Thymus Transplant Extends Life in Old Mice
Amidst the preprint list of the Rejuvenation Research journal, I see an interesting paper I'd somehow missed: life span can be extended in old mice by transplant of a young thymus.
Noninvasive Neonatal Thymus Graft into the Axillary Cavity Extends the Lifespan of Old Mice:
Neonatal thymus grafts exert a rejuvenating action on various immunological and nonimmunological functions found altered in old mice. Commonly, half of a thymus is grafted under the kidney capsule. The invasiveness of the surgical procedure and the use of limited thymus tissue may explain why precedent survival kinetics remain unaffected.In this trial, we grafted two neonatal thymi into the axillary cavity of old mice, thus reducing the invasiveness of the intervention and increasing the amount of grafted neonatal tissue. Using a Piantanelli parametric model of survivorship, we found a significant change in mortality rate between the two groups (thymus graft and controls).
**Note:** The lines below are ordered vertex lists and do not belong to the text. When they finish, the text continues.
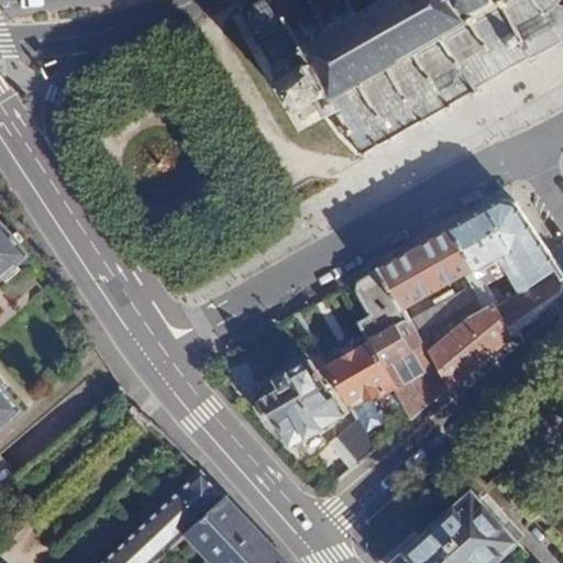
[(359,155),(361,154),(363,157),(368,154),(370,146),(385,140),(390,142),(395,140),(395,133),(415,122),(421,125),(427,122),(423,118),(443,106),(446,110),(452,107),(450,102),(454,99),(455,96),(459,94),(461,92),(466,94),(468,91),(472,96),(477,92),(475,89),(492,78),(493,81),(498,78),(497,75),(511,66),(514,69),(518,66),(518,65),(527,58),(530,64),(538,59),(536,55),(554,43),(559,48),(562,44),(562,40),(562,39),(562,3),(561,7),(558,4),(560,0),(260,0),(247,8),(245,3),(238,8),(240,11),(235,14),(239,21),(244,18),(256,39),(251,42),(254,47),(258,44),(272,65),(268,67),(272,73),(275,72),(278,76),(275,78),(277,81),(274,84),(277,89),(279,87),(291,107),(287,109),(290,113),(293,111),(295,116),(293,118),(296,123),(298,122),(300,125),(306,121),(304,118),(318,109),(323,118),(332,112),(339,123),(331,129),(335,135),(342,131),(348,140),(352,138),(359,148),(355,151),(359,155)]
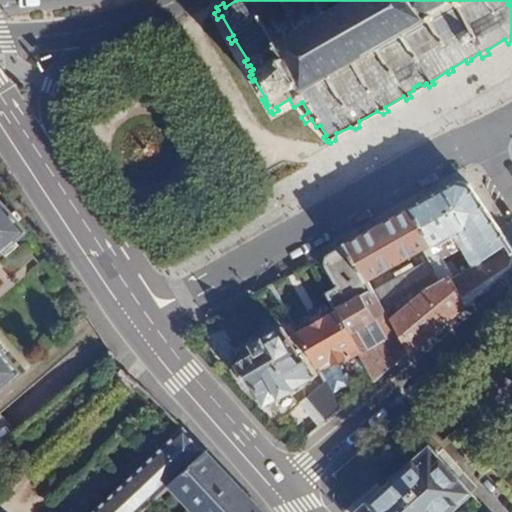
[(457,182),(411,208),(441,260),(461,248),(473,266),(452,279),(467,305),(511,268),(511,247),(469,185),(457,182)]
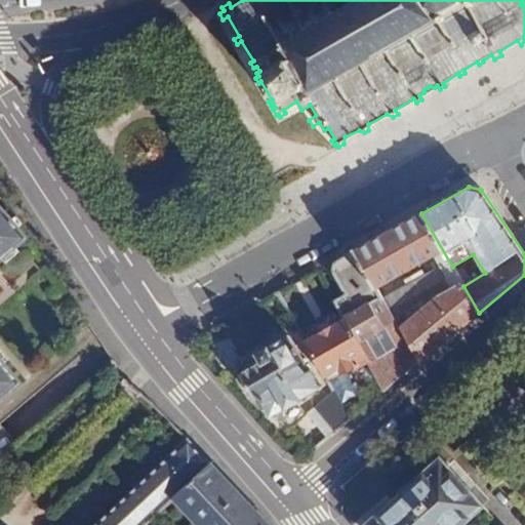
[(0,403),(21,386),(0,360),(0,264),(29,240),(0,203),(0,403)]
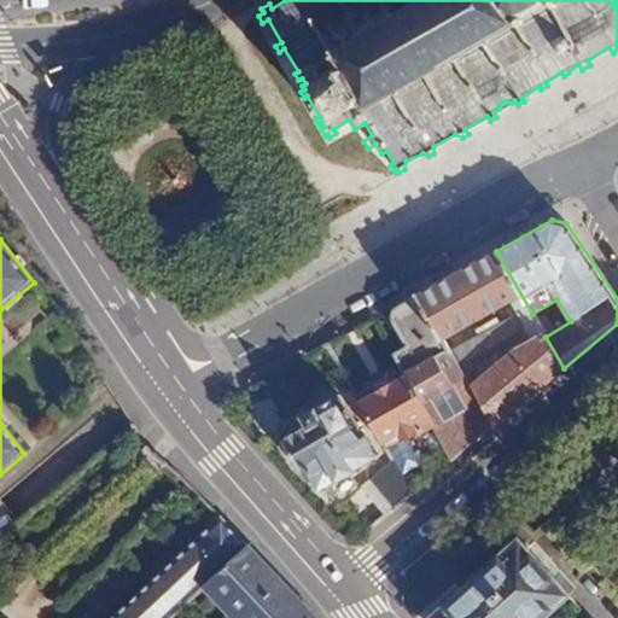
[(415,296),(417,298),(442,342),(511,304),(518,315),(531,337),(542,331),(532,314),(496,251),(415,296)]
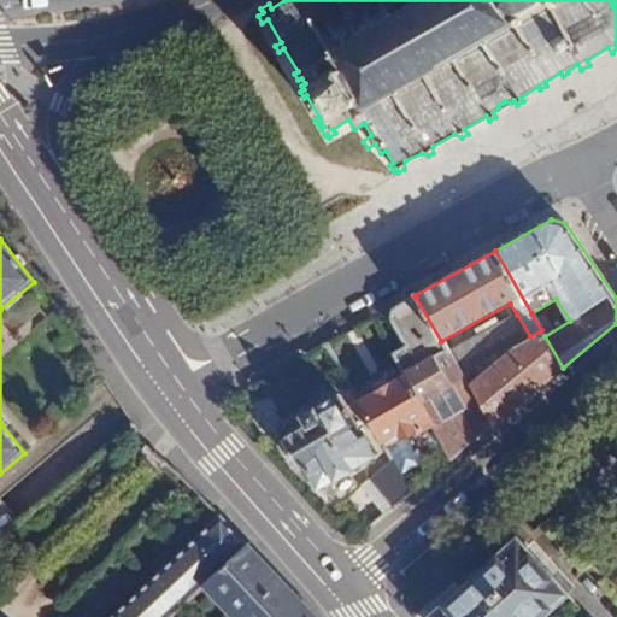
[(452,462),(492,429),(469,389),(450,354),(441,341),(416,298),(391,312),(391,319),(406,346),(393,354),(407,377),(405,380),(432,425),(452,462)]
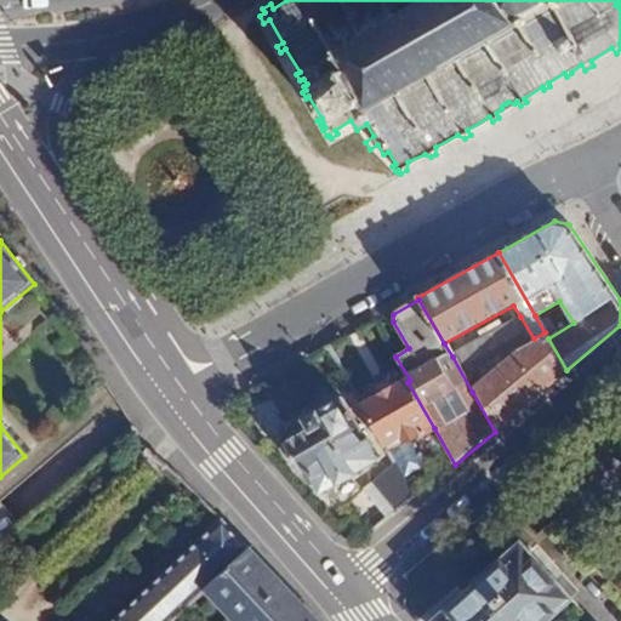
[(513,306),(444,343),(453,357),(520,317),(513,306)]
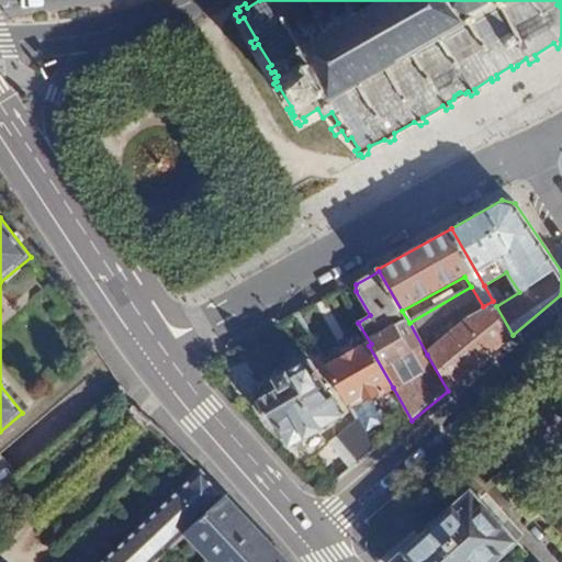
[(448,391),(513,335),(496,306),(468,322),(427,355),(448,391)]
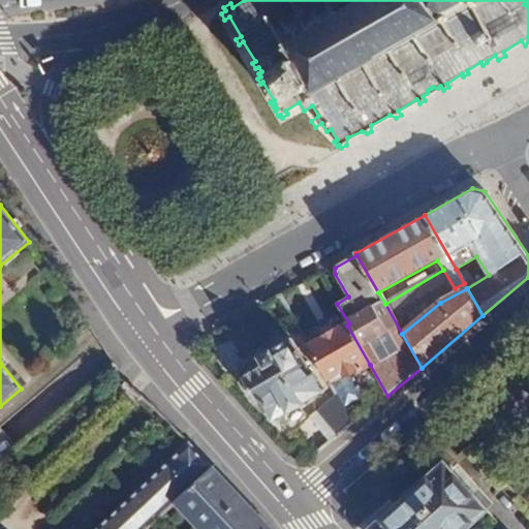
[(370,365),(347,325),(308,347),(330,385),(346,376),(361,368),(362,370),(370,365)]
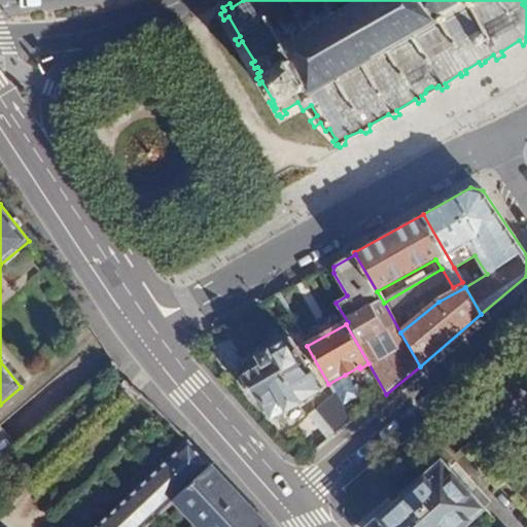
[(319,390),(289,339),(268,352),(273,360),(242,379),(256,403),(260,400),(271,418),(284,410),(286,413),(301,405),(299,402),(319,390)]
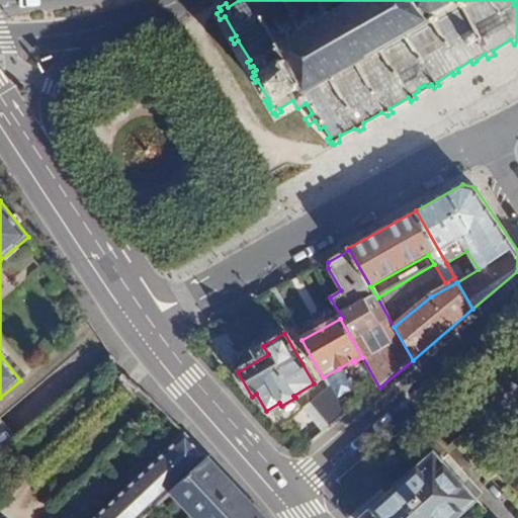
[(351,390),(339,368),(323,377),(328,387),(335,399),(351,390)]
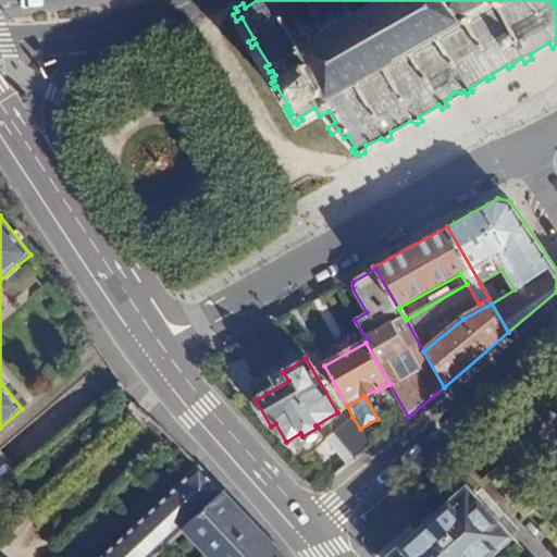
[(353,417),(333,433),(356,461),(371,448),(360,429),(353,417)]
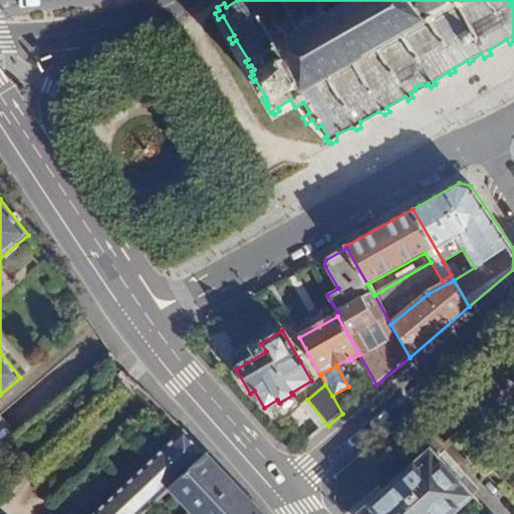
[(140,513),(175,480),(205,451),(183,427),(94,513),(140,513)]
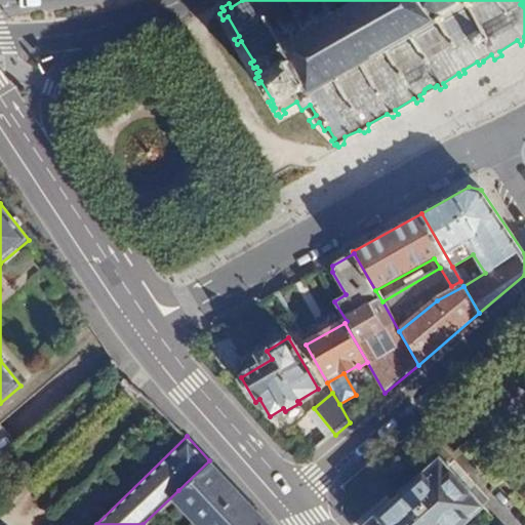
[(386,495),(352,524),(458,524),(481,506),(438,458),(391,500),(386,495)]
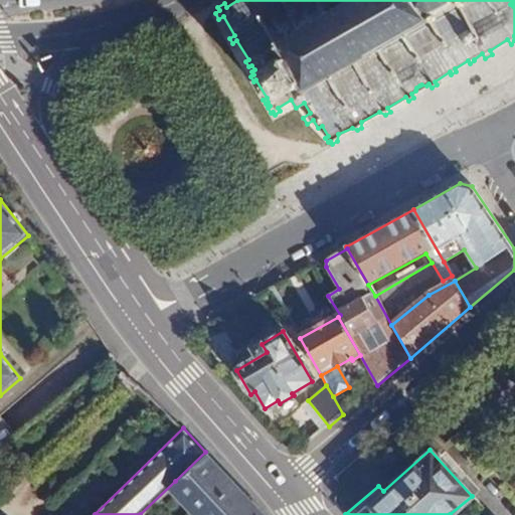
[(206,514),(264,514),(241,491),(205,452),(175,481),(206,514)]
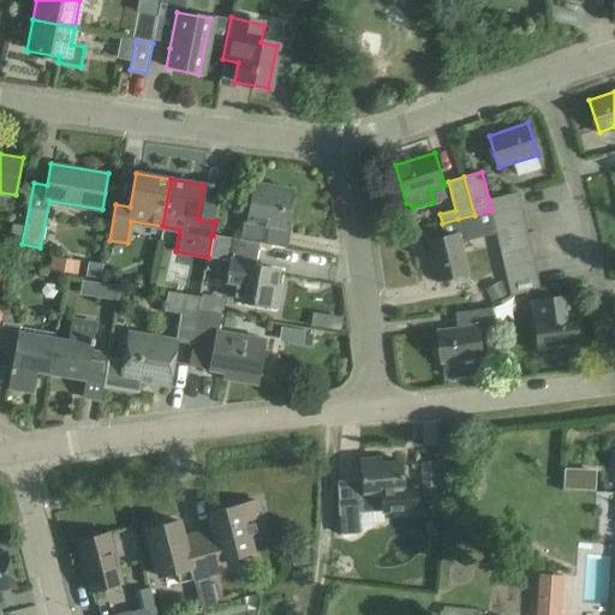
[(254,185),(248,220),(243,219),(239,239),(258,243),(267,244),(270,225),(285,227),(291,191),(254,185)]
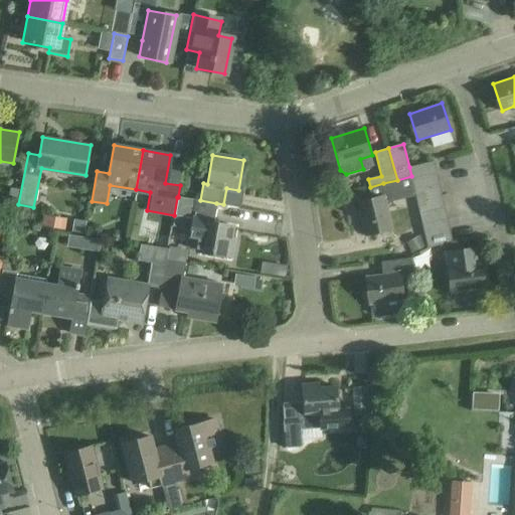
[(409,167),(411,176),(411,179),(437,173),(434,162),(409,167)]
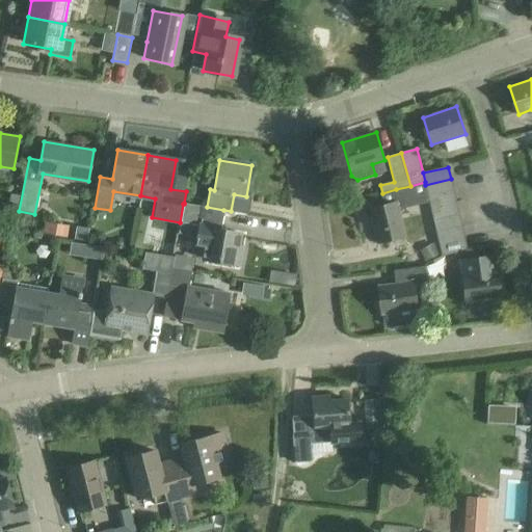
[(425,185),(428,197),(454,191),(451,179),(425,185)]
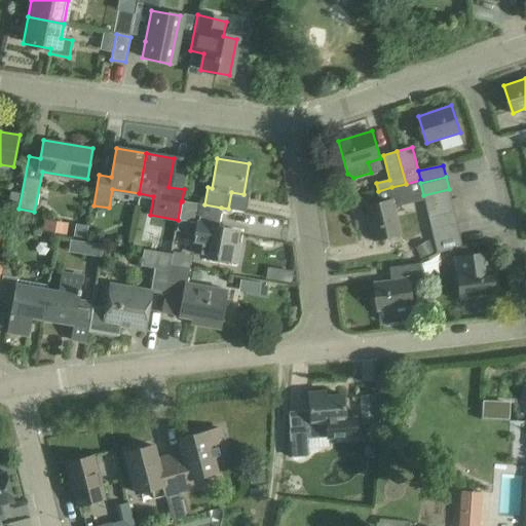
[(420,180),(406,184),(391,187),(378,191),(381,201),(366,205),(374,240),(402,234),(395,208),(424,198),(423,195),(420,183),(420,180)]
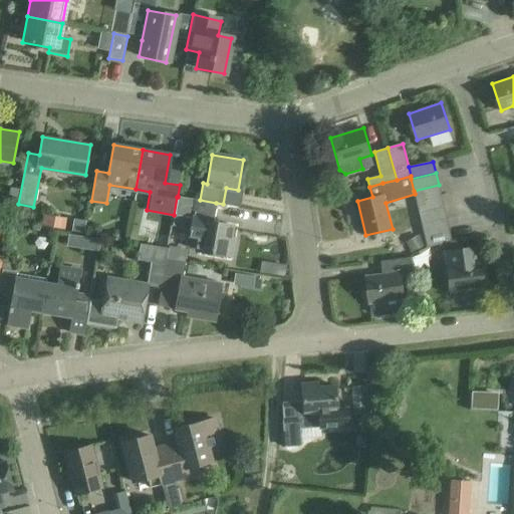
[(414,191),(415,194),(417,203),(442,196),(439,185),(414,191)]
You might recall that the degeneration of the thymus over time - a process known as involution - is one of the limits placed upon your immune system. The thymus is the source of T cells, the workers of the active immune system. Considered within the framework of a normal life span, the thymus spins up early, churns out your population of T cells while you are a child, and then largely shuts down once you reach adulthood. You are left with what is essentially a fixed population of immune cells to see you through the rest of your life. Which is a simplification of a more complex set of processes, but close enough for our purposes here.
The degenerating effectiveness of an aging immune system results in large part from the limited T cell population: it runs out of T cells that are not already assigned to specific tasks. Over the years, exposure to persistent but usually harmless viruses like cytomegalovirus (CMV) chews up your quota of T cells, leaving too few to effectively defend against new threats, destroy senescent cells, or destroy cancerous cells before they can form a tumor. So you suffer, and the degenerations of aging are accelerated.
One possible way to deal with this problem and restore the immune system to a more youthful capacity is to destroy the clutter. Use targeted therapies of the type under development by cancer researchers to kill off the T cells that are dedicated to fight CMV, and then repopulate your immune system via stem cell medicine. Or, more radically, completely destroy and then recreate your immune system, wiping the slate clean. This second method has already been achieved in early trials for autoimmune diseases.
But another approach is to simply boost the number of immune cells circulating in the body. I've discussed rejuvenation of the thymus through tissue engineering or other techniques in the past - essentially gearing it up to generate more T cells than would normally be the case. Transplantation of young thymus tissue, as the researchers in the paper quoted above have demonstrated, is one way of validating this approach. The immune system is so critical to resisting various forms of progressive cellular and other biochemical damage in the body that it is not unreasonable to expect at least some enhanced longevity to result from its restoration.
Basso, A., Malavolta, M., Piacenza, F., Santarelli, L., Marcellini, F., Papa, R., & Mocchegiani, E. (2009). Noninvasive Neonatal Thymus Graft into the Axillary Cavity Extends the Lifespan of Old Mice Rejuvenation Research DOI: 10.1089/rej.2009.0936
Seems like regeneration of existing organs by way of stem cells, thymus, heart, liver,...,etc.
have the problem of shotening the teleomeres. So, it would seem one is replacing a defective unit with an older organ minus the defect.
Just a thought.
What's the effect size? 10% longer lifespan? 100%? 1%?
I think we should not forget that thymus secret hormones that can be influence on Aging
Frank J. Ujlaki, you asked a good question at the time. It's five years later, and we now understand that telomeres can be made to grow longer via a number of mechanisms.